Does Java has ambiguous syntax which needs more information about an identifier?


NOTICE: This question is not about "Java do not have pointers"

In C language, the code identifier1 * identifier2 is ambiguous for two possible meaning:

  1. If the identifier1 is a type, then this might be a pointer declaration.
  2. If the identifier1 is a variable, then this might be a multiply statement.

The problem is that I cannot choose the right production when building the Syntax tree. I checked Clang's code and it seems that Clang has to put the type checking(by using a symbol table) to the parsing phase(correct me if I'm wrong).

Then I checked the code of javac(OpenJDK), it seems that on parsing phase, there's no semantic analysis involved. The parser can build an AST barely using the tokens.

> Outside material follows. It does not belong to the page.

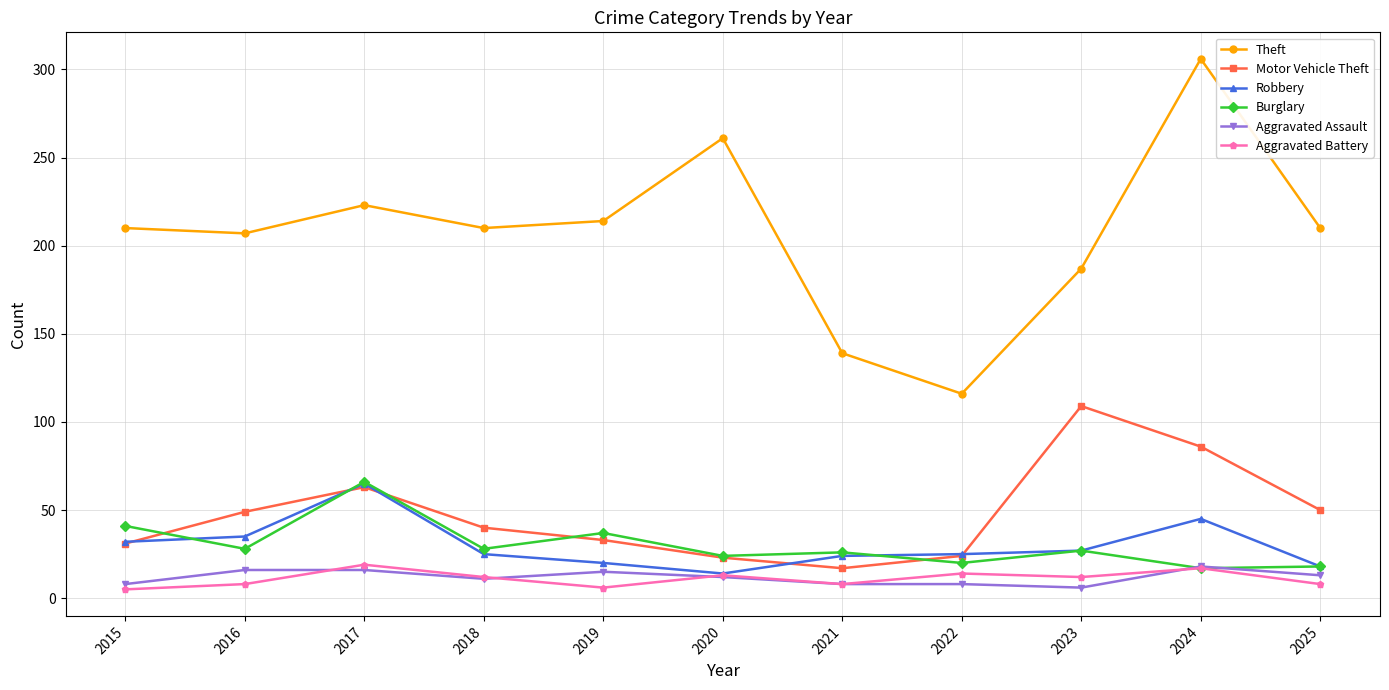

What is the maximum value shown in the chart?

306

So I'm curious if Java has the same ambiguous syntax problem? The problem that if the parser don't know an identifier's type, it can not choose the right production?

Or more generic, Does Java has syntax ambiguous that a parser cannot choose a production without other information more than a token stream?


Solution

  • Tokenization is always context sensitive, for languages. However Java does not have operators that are this sensitive. You can, however chain tokens in such a way, that it produces ambiguity, but not only as part of a larger syntactical statement:

    A < B can be part of both public class A < B > { ... } or if (A < B) { ... }. The first is a generic class definition, the second is a comparison.

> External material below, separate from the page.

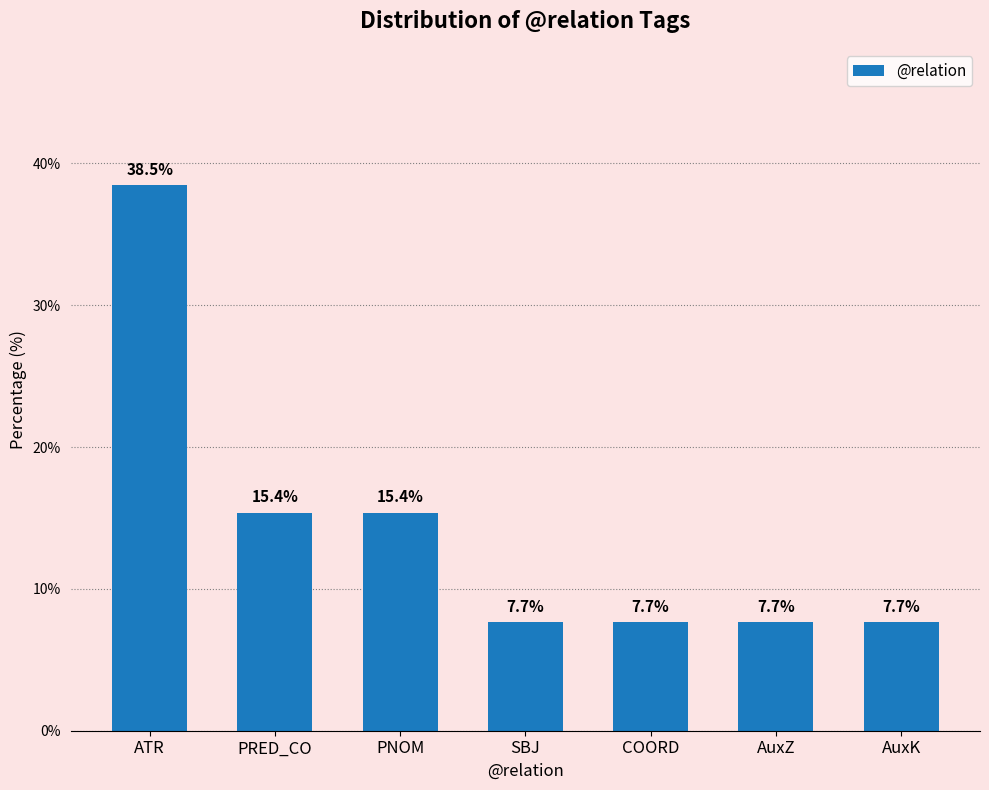

What is the difference between the values at ATR and AuxZ?

30.8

    This is just the first example from the top of my hat, but I presume there are more. However, the operators are usually very narrowly defined, and cannot (as in C/C++-like languages) be overloaded. Also, other than in C/C++ there is only one accessor-operator (the dot: .), with one exception (since Java 8, the double-colon ::). In C++ there are a bunch, so it is much less chaotic.

    To the specific question about whether Java is always syntactically decidable: Yes. A well-implemented compiler can always decide what token is present, depending on a token stream.